Getting OOM error when using evaluate script.

rishizek / tensorflow-deeplab-v3-plus

DeepLabv3+ built in TensorFlow

MIT License

834 stars 307 forks source link

Getting OOM error when using evaluate script. #21

Open deep-unlearn opened 6 years ago

deep-unlearn commented 6 years ago

Hello,

I am getting an Out of Memory Error (OOM) when using the evaluate script. I have included all info in my stack overflow question here .

Any help will be appreciated.

rishizek commented 6 years ago

Hi @deep-unlearn , thank you for your interest in the repo.

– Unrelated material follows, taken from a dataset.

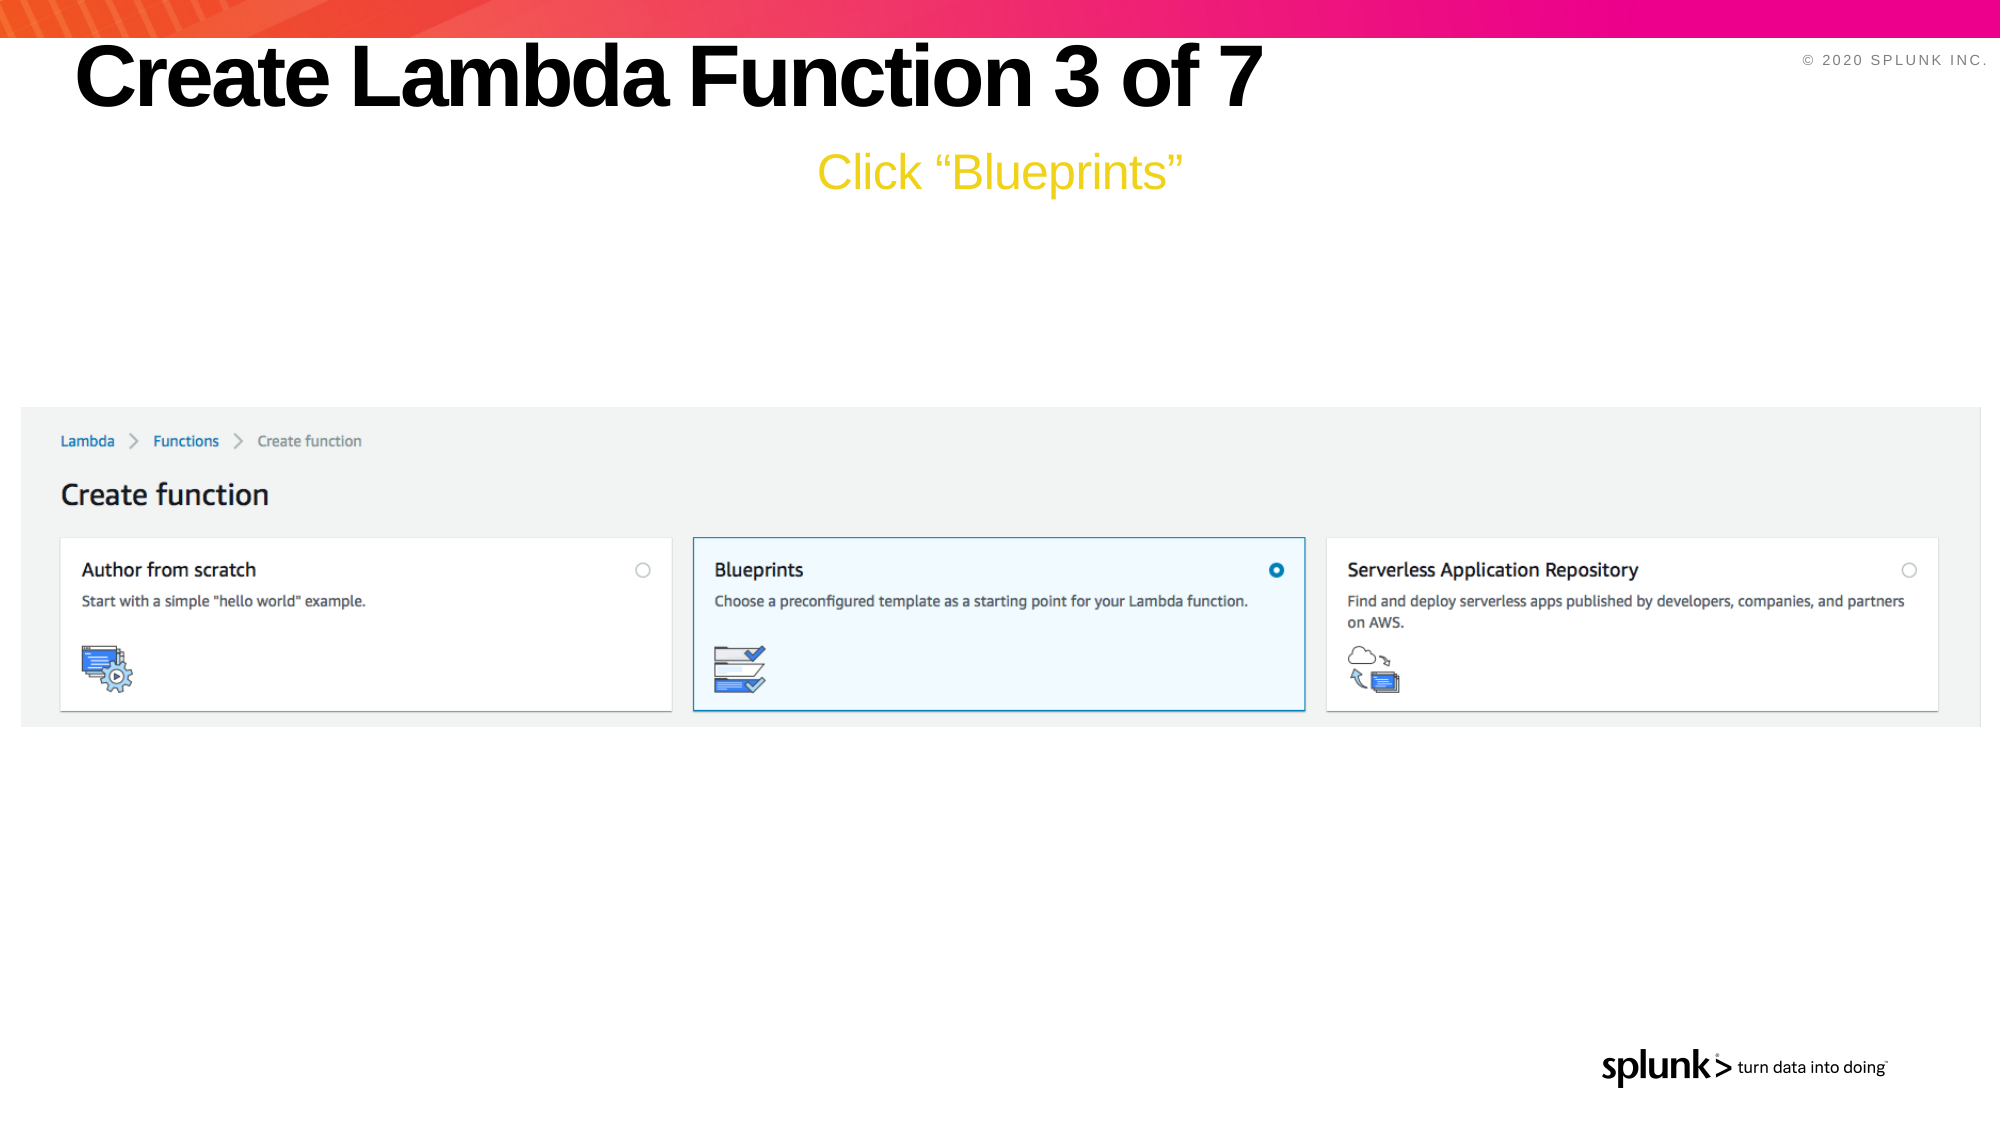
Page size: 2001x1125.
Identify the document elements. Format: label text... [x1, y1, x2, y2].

I'm not sure what cased the out of memory error. Did you try running the evaluate script with GPU disabled? In theory, the evaluate script should run without GPU, though it takes longer time. Also, I noticed you are using python 2.7, with which I never tested. I only tested the repo with python 3 and this difference might cause the out of memory error.

I hope this can help you

deep-unlearn commented 6 years ago

Hello, Indeed I tried with no GPU enabled (CPU mode), however inference result is wrong. I guess this is caused due to the fact that training is on GPU hence model cannot work correctly on CPU. Probably training and inference have to be done using same mode. Training on CPU is not an option !

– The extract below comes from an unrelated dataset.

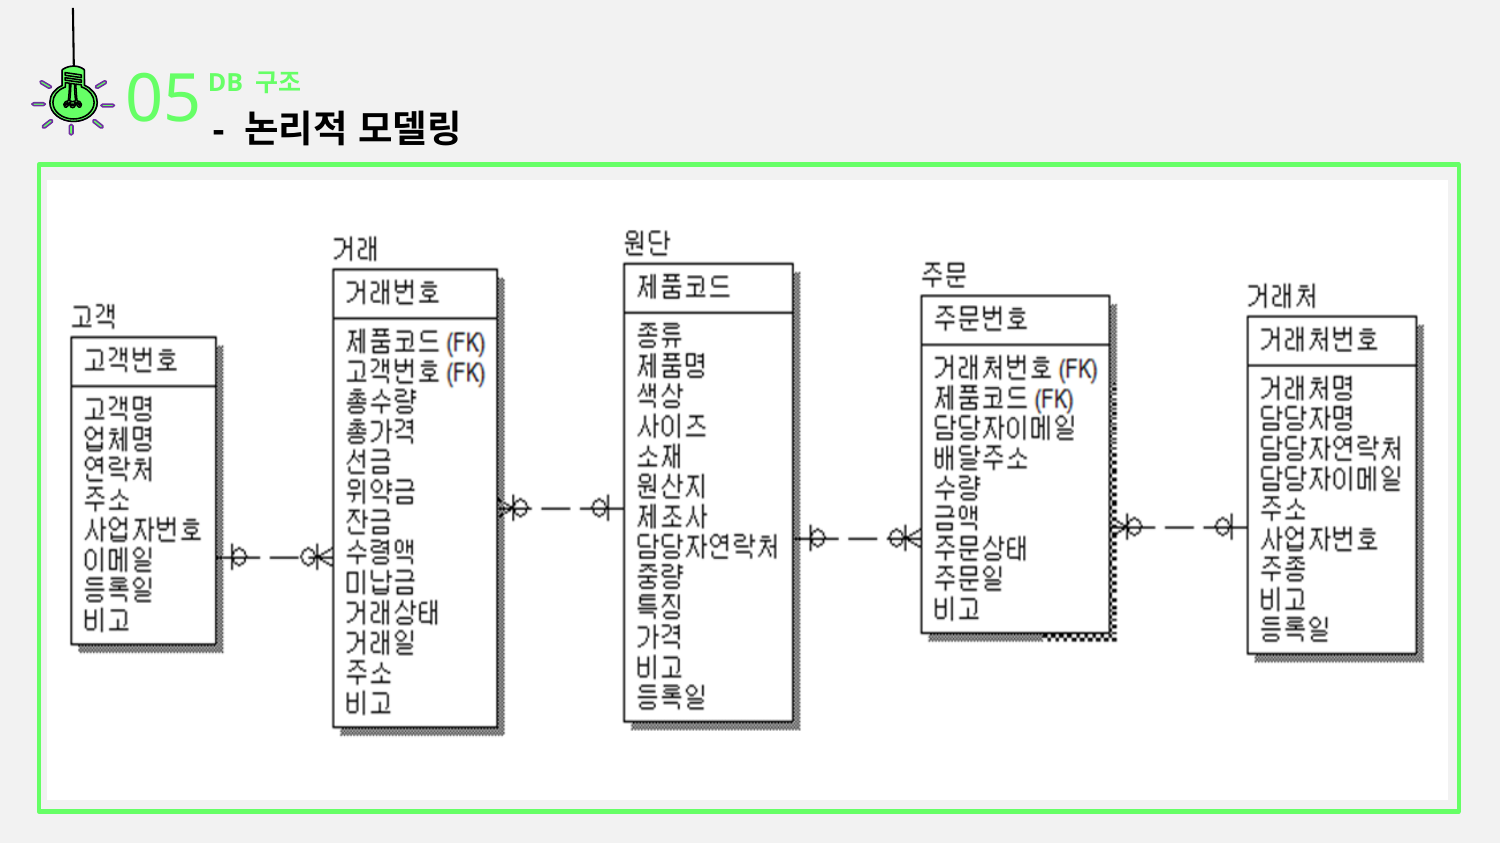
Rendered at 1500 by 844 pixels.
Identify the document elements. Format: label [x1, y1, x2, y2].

picture [47, 179, 1448, 800]
text_box [31, 7, 526, 151]
text_box [37, 162, 1461, 814]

I have also tried python3.6 however same error occurs. Do you think it may due to memory leaking somehow ? When I use a single instance (1-label and 1-image) the code works fine and result is correct. Obviously the problem is somehow with larger input data.

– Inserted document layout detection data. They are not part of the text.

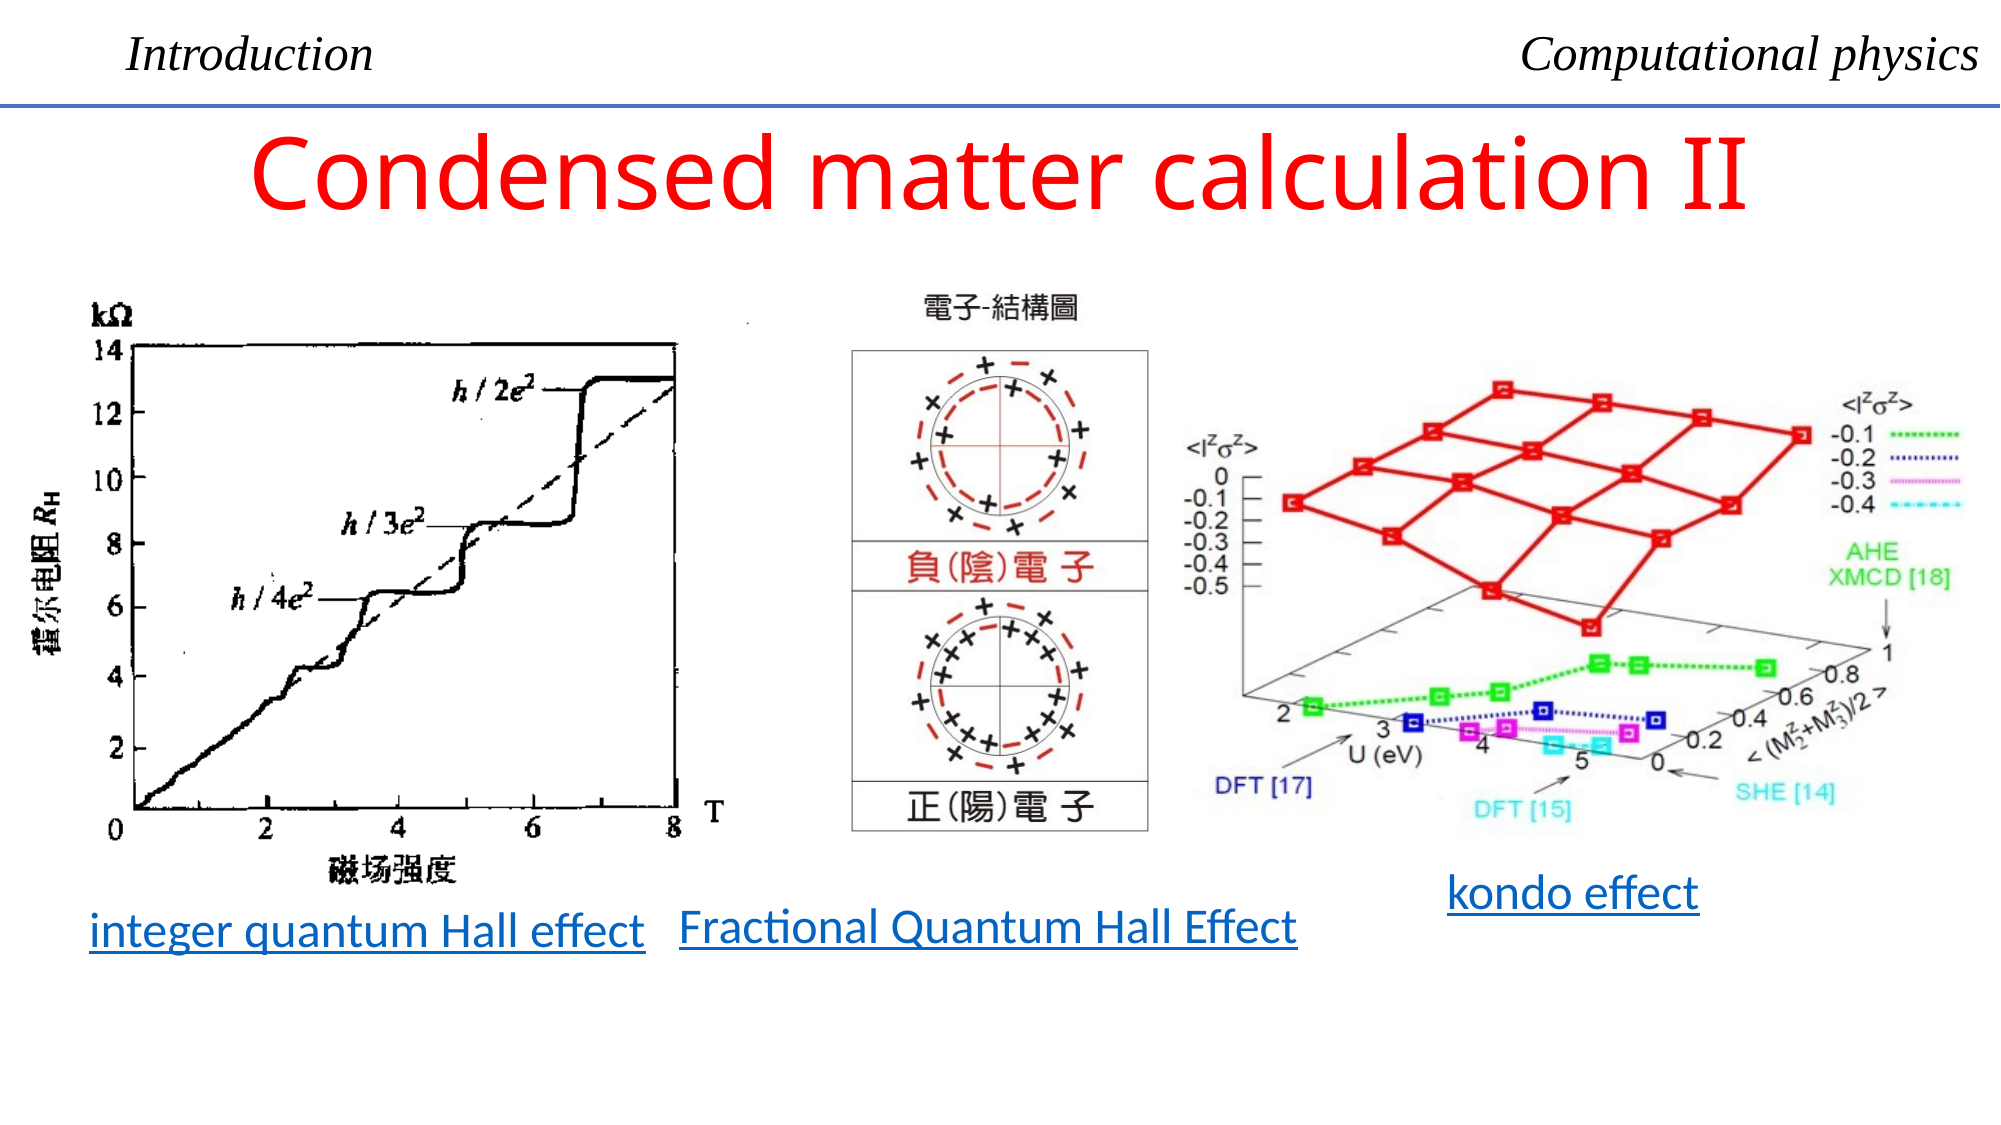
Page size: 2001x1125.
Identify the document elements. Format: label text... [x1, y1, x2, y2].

text_box Fractional Quantum Hall Effect [791, 886, 1336, 961]
text_box kondo effect [1432, 853, 1897, 927]
text_box integer quantum Hall effect [74, 891, 791, 965]
text_box Condensed matter calculation II [137, 21, 1863, 105]
picture [8, 275, 817, 891]
text_box Computational physics [1504, 13, 1995, 88]
text_box Introduction [110, 13, 389, 88]
text_box Condensed matter calculation II [137, 107, 1863, 239]
picture [851, 293, 1149, 832]
picture [1183, 314, 1965, 853]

I can help you fix/ improve the code but I do not where to start from. Any suggestions ?

rishizek commented 6 years ago

Hi @deep-unlearn ,

Hello, Indeed I tried with no GPU enabled (CPU mode), however inference result is wrong. I guess this is caused due to the fact that training is on GPU hence model cannot work correctly on CPU. Probably training and inference have to be done using same mode. Training on CPU is not an option !

That's strange because I can run inference script correctly without GPU, even though the model is trained on GPU. The training and inference do not have to be done using same mode. I'm curious what kind of error occurred when you run inference with CPU model.

Also which OS and TensorFlow version did you use to run the code?

deep-unlearn commented 6 years ago

Hello,

Ok interesting to know that inference can run on CPU as well (not for me though). With CPU mode I m not getting any error from the system however the outcome is wrong. All classes are predicted as class zero. When I try same script on single image on GPU (this does not produce as error OOM) outcome is perfect.

My system runs Ubuntu 17.10 I have multiple version of tensorflow through virtualenvs

Tested on Tensorflow 1.8 and 1.6 (python3)-- both cases same error I have CUDA 9.0 and CUDNN 6 installed

Which CUDNN version you have installed ? By he way I am testing the system with output_stride=8 which is more computational intensive

rishizek commented 6 years ago

Hi @deep-unlearn ,

I tested Tensorflow1.5,1.6,1.7 and 1.8 with ubuntu 16.04 Regarding cuda and cudnn, I confirm that the model works with cuda9.0 and 9.1, and cudnn 7 and 7.1. Maybe older version of cudnn 6 might be causing the problem. I usually testing model with output_stride=16, but output_stride=8 should work though computationally intensive.

deep-unlearn commented 6 years ago

Hello @rishizek

Thank you for your detailed help. I found out the problem eventually. OOM occurs when I provide a large image to the model (~5000x5000 pixel). I will try to catch the error and tile the image so I can re-ingest it in smaller patches.

Keep you informed on this, may be helpful for you or other users

rishizek commented 6 years ago

Hi @deep-unlearn ,

I see. That makes sense. Thank you for letting me know that!